--- Quoted passage ---
□ □ □

In this article I’m going to review Microacquire and show you how to use it.

I’m George Moulos from Ecommerce Brokers, I’m an online business broker that has been helping people build, buy, and sell online businesses for over a decade. 

We’ve been using the Premium service on Microacquire for over a year now and researched the platform.

We also have videos about building, buying and selling online businesses on YouTube coming out every week and you can Subscribe Here!

I’m going to take you through the 3 steps to buying and selling on Microacquire and then I’ll give my personal review and score of the platform at the end of this article.

1. What is Microacquire? 2. How Do You Buy a Business on Microacquire? 3. How Do You Sell a Business on Microacquire? 4. Microacquire Alternative

1. What is Microacquire?

□ □ □

--- Data lines ---

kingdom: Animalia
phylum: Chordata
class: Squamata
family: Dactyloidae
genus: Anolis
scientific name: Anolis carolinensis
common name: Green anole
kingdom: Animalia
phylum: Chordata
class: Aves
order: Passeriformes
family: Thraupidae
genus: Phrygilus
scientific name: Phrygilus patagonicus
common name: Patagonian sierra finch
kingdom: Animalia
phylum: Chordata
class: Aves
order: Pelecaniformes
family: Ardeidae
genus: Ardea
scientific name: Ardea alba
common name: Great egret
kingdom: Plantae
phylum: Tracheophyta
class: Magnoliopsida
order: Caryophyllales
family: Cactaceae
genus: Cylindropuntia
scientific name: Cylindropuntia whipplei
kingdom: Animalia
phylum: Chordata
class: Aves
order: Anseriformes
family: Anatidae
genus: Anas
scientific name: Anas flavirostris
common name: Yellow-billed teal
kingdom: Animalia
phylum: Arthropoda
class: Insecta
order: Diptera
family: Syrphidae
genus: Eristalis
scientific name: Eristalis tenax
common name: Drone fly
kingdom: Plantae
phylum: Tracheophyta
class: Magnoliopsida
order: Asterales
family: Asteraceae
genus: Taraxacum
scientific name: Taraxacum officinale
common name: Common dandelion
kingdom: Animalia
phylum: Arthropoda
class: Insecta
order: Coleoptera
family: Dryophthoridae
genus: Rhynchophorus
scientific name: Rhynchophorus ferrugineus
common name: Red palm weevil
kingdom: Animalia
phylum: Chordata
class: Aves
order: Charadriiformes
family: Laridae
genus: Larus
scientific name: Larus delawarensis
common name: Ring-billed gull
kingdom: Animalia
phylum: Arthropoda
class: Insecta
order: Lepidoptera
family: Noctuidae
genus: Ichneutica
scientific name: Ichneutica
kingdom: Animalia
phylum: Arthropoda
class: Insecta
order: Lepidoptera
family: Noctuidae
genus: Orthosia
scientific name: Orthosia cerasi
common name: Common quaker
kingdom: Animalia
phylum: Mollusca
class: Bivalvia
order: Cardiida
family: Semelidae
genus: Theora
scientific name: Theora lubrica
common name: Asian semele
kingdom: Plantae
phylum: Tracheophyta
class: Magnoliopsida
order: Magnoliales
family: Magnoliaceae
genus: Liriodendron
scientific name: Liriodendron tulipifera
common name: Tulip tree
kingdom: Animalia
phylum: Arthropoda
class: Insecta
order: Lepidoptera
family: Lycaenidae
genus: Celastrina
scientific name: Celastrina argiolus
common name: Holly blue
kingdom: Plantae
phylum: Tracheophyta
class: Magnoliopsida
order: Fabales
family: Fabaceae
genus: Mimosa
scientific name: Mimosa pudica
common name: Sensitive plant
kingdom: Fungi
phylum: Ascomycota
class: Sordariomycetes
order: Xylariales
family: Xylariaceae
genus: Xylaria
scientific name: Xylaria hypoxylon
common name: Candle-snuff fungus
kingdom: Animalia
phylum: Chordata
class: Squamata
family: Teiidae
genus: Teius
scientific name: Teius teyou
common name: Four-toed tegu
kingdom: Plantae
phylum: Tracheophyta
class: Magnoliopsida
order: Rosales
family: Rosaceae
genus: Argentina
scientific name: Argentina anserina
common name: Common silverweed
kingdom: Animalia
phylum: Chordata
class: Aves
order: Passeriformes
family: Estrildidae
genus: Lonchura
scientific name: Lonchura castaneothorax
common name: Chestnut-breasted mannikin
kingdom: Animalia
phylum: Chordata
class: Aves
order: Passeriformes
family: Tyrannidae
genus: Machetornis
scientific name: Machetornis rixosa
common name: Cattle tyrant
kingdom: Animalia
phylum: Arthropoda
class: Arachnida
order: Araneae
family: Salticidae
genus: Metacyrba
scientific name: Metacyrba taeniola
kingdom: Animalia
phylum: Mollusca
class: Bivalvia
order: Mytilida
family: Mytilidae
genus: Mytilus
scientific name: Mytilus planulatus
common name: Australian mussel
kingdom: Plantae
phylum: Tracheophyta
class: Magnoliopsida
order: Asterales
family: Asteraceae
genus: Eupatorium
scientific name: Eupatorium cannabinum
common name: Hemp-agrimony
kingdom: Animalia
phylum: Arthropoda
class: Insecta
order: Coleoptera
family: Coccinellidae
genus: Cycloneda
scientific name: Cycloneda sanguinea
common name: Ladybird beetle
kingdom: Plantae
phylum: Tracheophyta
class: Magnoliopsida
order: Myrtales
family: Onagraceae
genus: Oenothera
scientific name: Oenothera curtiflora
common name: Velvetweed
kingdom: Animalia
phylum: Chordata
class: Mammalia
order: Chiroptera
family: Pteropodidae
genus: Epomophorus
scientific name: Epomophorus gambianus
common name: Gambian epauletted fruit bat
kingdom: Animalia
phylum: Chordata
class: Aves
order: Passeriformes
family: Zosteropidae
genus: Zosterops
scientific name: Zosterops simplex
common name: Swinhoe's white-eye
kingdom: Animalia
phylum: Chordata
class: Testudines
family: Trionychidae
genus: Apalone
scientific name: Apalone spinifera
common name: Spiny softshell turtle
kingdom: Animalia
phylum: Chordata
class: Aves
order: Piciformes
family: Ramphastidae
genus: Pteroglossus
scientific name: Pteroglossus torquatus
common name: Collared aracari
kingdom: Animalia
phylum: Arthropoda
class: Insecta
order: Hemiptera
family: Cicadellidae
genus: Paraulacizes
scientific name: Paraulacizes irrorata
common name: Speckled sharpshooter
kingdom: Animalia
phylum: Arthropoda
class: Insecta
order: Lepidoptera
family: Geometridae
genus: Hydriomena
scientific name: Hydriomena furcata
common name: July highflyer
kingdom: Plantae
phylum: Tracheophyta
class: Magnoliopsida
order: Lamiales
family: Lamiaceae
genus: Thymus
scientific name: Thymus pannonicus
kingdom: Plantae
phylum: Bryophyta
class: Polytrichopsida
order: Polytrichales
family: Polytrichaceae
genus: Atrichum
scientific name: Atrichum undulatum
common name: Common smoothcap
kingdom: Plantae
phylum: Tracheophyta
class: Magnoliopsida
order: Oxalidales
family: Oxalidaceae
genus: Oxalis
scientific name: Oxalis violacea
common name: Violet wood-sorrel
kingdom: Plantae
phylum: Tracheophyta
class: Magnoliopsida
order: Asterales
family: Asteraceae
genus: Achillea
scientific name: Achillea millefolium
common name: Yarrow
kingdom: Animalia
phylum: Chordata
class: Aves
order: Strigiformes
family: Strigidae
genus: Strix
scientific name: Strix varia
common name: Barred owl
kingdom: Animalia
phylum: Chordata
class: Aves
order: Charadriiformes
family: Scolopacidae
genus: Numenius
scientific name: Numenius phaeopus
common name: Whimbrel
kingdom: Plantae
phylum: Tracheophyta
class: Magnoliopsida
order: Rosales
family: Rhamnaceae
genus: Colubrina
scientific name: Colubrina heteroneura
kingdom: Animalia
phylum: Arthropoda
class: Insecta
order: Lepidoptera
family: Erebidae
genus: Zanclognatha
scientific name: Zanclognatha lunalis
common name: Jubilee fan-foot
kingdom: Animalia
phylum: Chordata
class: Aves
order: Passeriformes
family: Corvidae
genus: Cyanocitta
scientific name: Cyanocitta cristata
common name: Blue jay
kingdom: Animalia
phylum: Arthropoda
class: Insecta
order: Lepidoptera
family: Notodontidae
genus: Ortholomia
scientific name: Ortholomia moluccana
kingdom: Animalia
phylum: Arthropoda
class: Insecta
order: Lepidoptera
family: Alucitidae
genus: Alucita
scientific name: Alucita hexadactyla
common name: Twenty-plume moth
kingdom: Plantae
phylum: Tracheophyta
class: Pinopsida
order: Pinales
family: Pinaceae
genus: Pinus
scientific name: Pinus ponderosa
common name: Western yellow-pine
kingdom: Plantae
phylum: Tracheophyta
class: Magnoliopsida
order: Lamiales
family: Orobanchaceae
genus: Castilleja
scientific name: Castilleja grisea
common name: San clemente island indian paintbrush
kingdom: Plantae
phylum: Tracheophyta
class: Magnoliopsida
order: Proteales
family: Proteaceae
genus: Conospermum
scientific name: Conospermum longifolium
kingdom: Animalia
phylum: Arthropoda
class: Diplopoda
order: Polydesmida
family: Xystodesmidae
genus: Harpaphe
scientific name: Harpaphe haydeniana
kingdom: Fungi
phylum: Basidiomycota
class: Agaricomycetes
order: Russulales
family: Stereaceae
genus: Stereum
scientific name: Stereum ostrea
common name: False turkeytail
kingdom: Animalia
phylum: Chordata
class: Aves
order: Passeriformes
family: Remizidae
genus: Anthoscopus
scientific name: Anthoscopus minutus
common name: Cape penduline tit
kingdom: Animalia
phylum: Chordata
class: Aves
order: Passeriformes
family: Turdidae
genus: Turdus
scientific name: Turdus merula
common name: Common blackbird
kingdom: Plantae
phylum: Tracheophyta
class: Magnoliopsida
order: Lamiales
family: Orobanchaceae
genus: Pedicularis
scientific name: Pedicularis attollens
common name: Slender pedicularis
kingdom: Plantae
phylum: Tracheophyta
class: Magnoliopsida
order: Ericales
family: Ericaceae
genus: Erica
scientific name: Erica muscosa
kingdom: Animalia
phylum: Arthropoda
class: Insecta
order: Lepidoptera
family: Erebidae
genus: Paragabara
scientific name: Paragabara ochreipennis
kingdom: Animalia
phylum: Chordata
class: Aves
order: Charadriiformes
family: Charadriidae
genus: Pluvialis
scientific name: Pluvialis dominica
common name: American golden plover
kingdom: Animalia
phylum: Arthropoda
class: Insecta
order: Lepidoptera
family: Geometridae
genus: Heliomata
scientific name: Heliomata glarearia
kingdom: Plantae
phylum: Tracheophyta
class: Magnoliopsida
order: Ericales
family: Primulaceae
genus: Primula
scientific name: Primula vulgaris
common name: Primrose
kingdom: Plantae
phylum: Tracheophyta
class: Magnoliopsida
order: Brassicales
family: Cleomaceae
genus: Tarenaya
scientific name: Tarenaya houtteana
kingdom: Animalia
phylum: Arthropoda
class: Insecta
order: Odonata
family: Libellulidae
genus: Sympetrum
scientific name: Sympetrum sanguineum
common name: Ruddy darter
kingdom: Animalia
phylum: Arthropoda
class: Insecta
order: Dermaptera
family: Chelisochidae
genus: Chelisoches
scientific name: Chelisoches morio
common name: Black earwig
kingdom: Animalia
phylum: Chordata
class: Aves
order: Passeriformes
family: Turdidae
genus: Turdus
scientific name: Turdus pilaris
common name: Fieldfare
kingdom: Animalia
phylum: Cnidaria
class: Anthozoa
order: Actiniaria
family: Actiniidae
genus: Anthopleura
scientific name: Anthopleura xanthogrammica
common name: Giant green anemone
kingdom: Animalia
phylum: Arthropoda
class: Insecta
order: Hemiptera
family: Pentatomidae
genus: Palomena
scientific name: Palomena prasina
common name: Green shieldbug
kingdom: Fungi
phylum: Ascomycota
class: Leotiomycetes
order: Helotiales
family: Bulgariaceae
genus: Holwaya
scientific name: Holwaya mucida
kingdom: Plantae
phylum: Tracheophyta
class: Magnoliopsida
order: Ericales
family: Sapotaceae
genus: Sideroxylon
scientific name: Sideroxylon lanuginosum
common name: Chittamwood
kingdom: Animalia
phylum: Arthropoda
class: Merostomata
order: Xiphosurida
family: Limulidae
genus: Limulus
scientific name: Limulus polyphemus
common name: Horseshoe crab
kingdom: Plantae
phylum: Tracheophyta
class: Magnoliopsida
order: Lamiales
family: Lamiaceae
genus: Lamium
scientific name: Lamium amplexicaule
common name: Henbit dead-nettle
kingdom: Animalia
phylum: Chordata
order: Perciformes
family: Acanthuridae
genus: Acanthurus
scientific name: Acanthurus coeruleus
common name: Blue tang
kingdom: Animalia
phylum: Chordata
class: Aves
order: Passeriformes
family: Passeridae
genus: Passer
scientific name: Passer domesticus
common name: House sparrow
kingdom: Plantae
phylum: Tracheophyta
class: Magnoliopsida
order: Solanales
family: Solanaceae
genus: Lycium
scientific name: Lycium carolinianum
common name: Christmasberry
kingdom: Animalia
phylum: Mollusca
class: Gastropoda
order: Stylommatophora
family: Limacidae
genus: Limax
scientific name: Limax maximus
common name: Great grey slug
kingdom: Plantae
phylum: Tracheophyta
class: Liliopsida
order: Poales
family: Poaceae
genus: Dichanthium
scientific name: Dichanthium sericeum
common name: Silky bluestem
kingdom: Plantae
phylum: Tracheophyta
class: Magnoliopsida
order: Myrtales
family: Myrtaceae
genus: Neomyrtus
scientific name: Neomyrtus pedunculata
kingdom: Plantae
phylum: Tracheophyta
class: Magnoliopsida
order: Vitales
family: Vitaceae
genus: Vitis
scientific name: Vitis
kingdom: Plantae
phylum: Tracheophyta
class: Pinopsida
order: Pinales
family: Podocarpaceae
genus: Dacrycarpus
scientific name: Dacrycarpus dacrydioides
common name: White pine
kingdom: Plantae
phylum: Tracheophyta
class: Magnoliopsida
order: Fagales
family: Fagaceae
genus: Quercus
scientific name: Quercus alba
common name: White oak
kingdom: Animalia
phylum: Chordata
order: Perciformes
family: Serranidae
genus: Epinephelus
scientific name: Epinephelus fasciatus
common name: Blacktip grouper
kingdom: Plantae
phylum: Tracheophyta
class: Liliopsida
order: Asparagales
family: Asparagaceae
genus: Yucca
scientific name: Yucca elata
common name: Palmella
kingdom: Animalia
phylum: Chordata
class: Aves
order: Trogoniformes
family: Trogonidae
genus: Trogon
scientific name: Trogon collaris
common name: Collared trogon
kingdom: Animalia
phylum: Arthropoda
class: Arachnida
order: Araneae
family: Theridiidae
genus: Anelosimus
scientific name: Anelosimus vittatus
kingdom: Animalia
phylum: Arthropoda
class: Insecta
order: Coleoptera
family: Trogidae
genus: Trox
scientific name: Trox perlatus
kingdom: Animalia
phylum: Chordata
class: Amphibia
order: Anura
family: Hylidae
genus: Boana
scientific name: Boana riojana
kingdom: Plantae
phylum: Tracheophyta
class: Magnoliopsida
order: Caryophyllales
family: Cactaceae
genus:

□ □ □

--- What is asked ---
1) Repeat the part of the Microacquire article starting at "We’ve been using" and ending at "can Subscribe Here!", word for word.
2) Answer these questions from the Microacquire article:
(a) For how long has George Moulos been helping people build, buy, and sell online businesses?
(b) How long has the Premium service on Microacquire been in use?
(c) How often do new videos come out on the YouTube channel?
3) Resume the Microacquire article after its last line and write the next part.
The data was taken from a separate source.

--- Answers to the exercise ---
1)
We’ve been using the Premium service on Microacquire for over a year now and researched the platform.

We also have videos about building, buying and selling online businesses on YouTube coming out every week and you can Subscribe Here!

2)
(a) For over a decade.
(b) For over a year.
(c) Every week.

3)
“Microacquire helps startups get acquired”. That’s how they describe themselves and I think that’s pretty accurate. They are a marketplace like Flippa, and they focus on startups and SaaS businesses, not necessarily always profitable online businesses and largely there isn’t a focus on DTC, Shopify, or FBA listings, but more on SaaS and startup models focused on growth and revenue.

Microacquire was started in 2020 so doesn’t have the data and experience that other marketplace like Flippa, Shopify Exchange Marketplace and Biz Buy Sell might have. However, where they might lack in age, they make up for in their user and seller experience that has positively contributed to the online business selling world.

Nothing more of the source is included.